### Written task
Condense the passage on refinement strategies into two sentences.

### Document
__________
The first set of controls determines the parameterization of the model and the attributes to be refined. By default, the Individual Sites, Individual ADPs (B-factors), and Occupancies strategies are selected, since these are usually appropriate at a wide range of resolutions and refinement stages. All strategies have associated atom selections which control what parts of the model are refined. A brief summary follows; note that the resolution limits specified are approximate only, and in practice may vary widely depending on model quality, data quality, and observation-to-parameters ratio.

XYZ coordinates is standard Cartesian refinement of model geometry and agreement with X-ray data. It is almost always appropriate, but at low-resolution (typically 3.5A or worse), additional restraints (NCS, reference model, etc.) are often necessary to prevent overfitting.

Real-space is similar to the Individual Sites strategy, but refines against the map instead of in reciprocal space. This is generally not useful as a global strategy, but real-space refinement is used in other parts of phenix.refine for local optimization.
__________
### Raw records
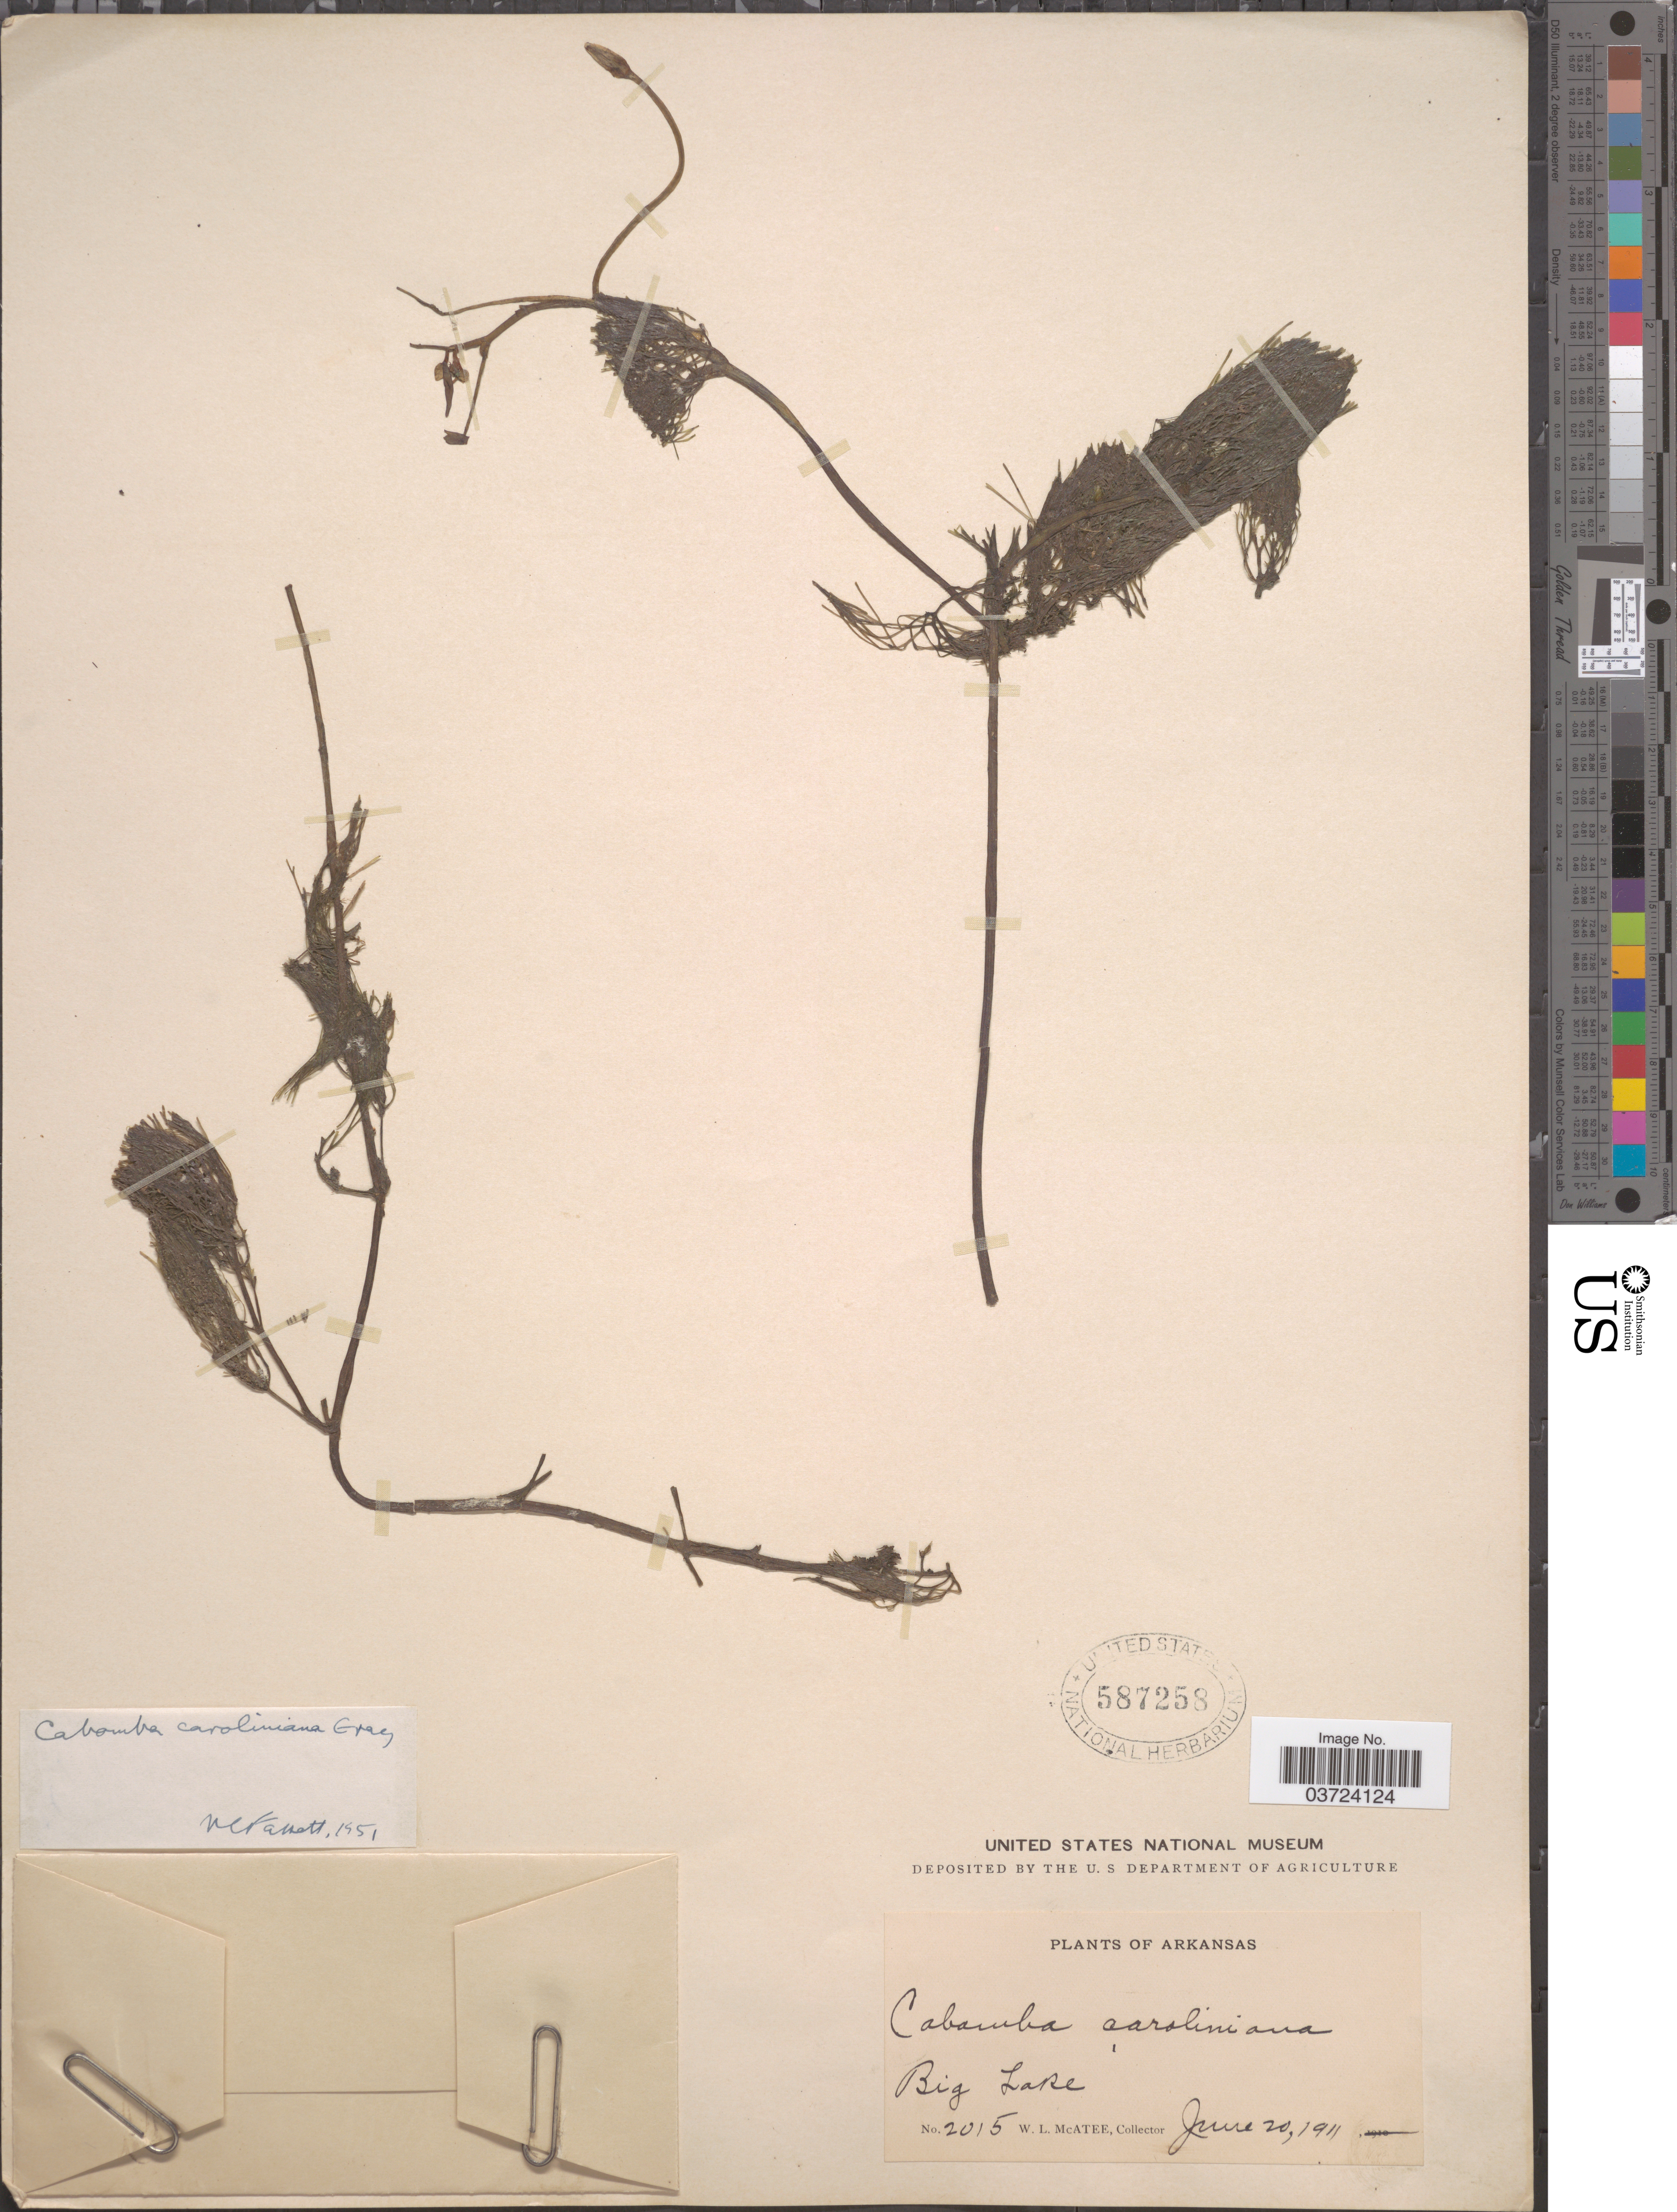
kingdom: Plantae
__________
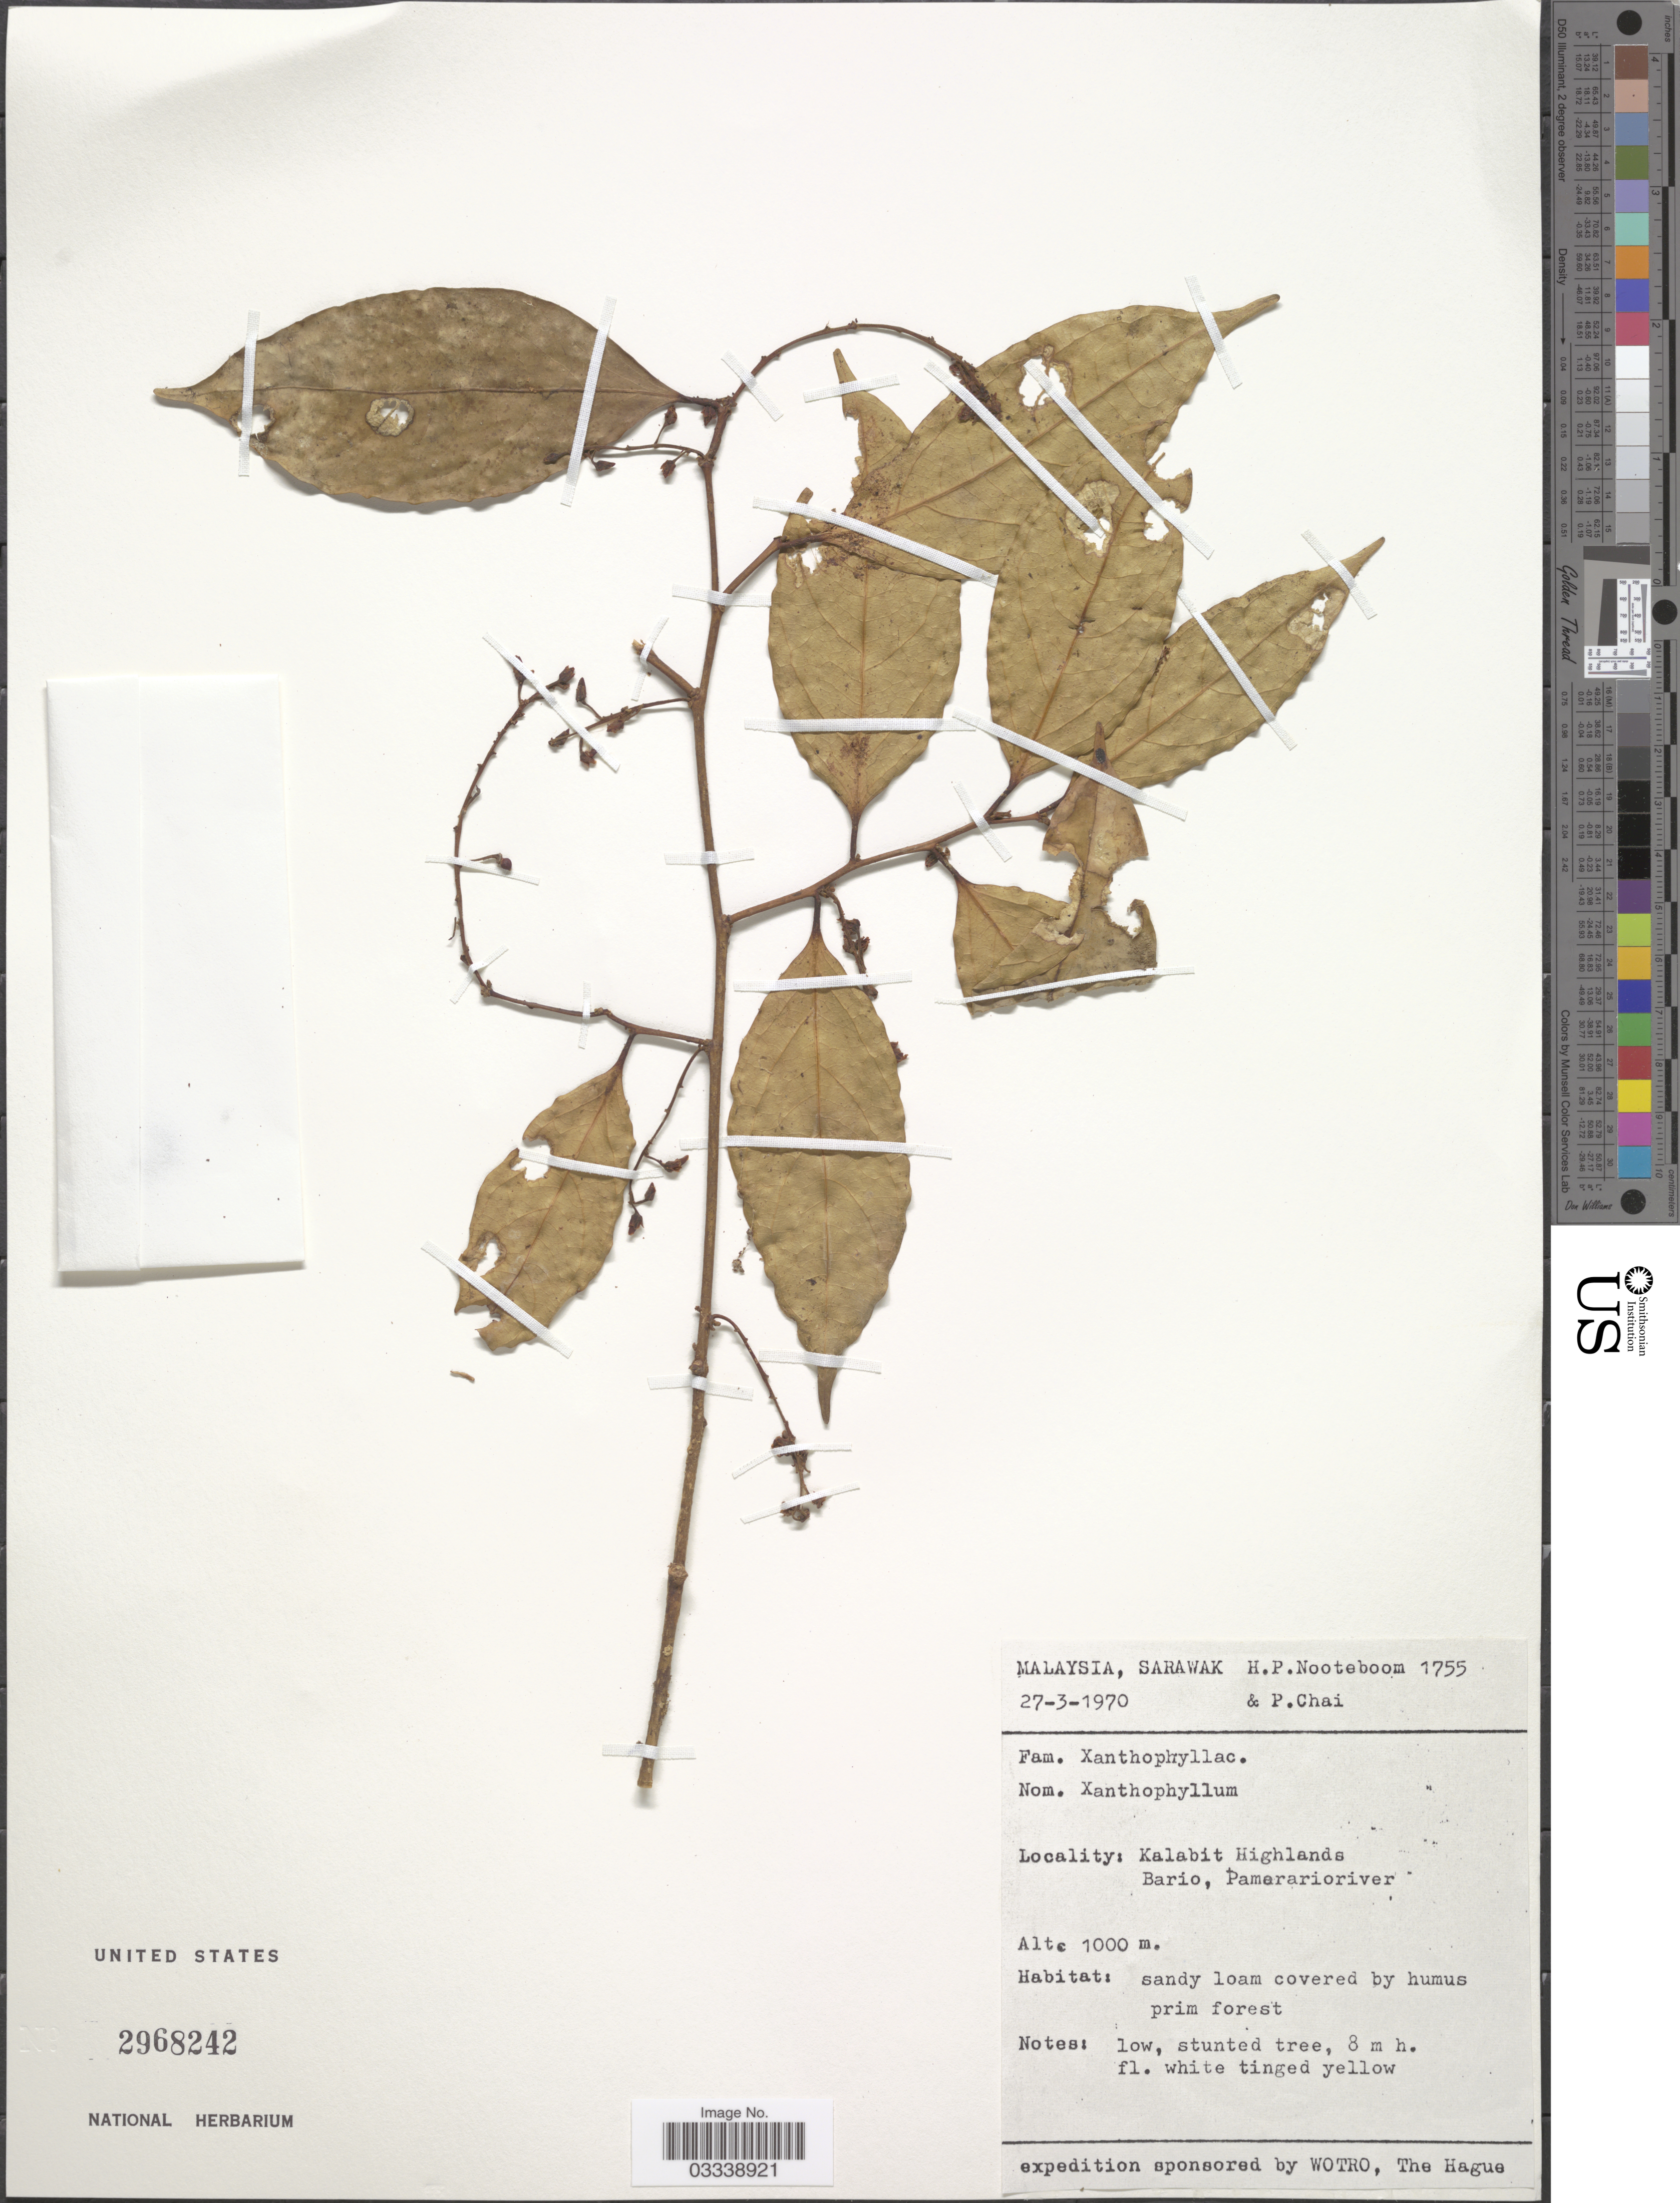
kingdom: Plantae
__________
### Finished task
The first set of controls determines how the model is parameterized and which attributes are refined, with Individual Sites, Individual ADPs (B-factors), and Occupancies selected by default, and every strategy has atom selections that control which parts of the model are refined. XYZ coordinates refinement is almost always appropriate but often needs additional restraints at low resolution to prevent overfitting, while Real-space refinement works against the map and is generally not useful as a global strategy.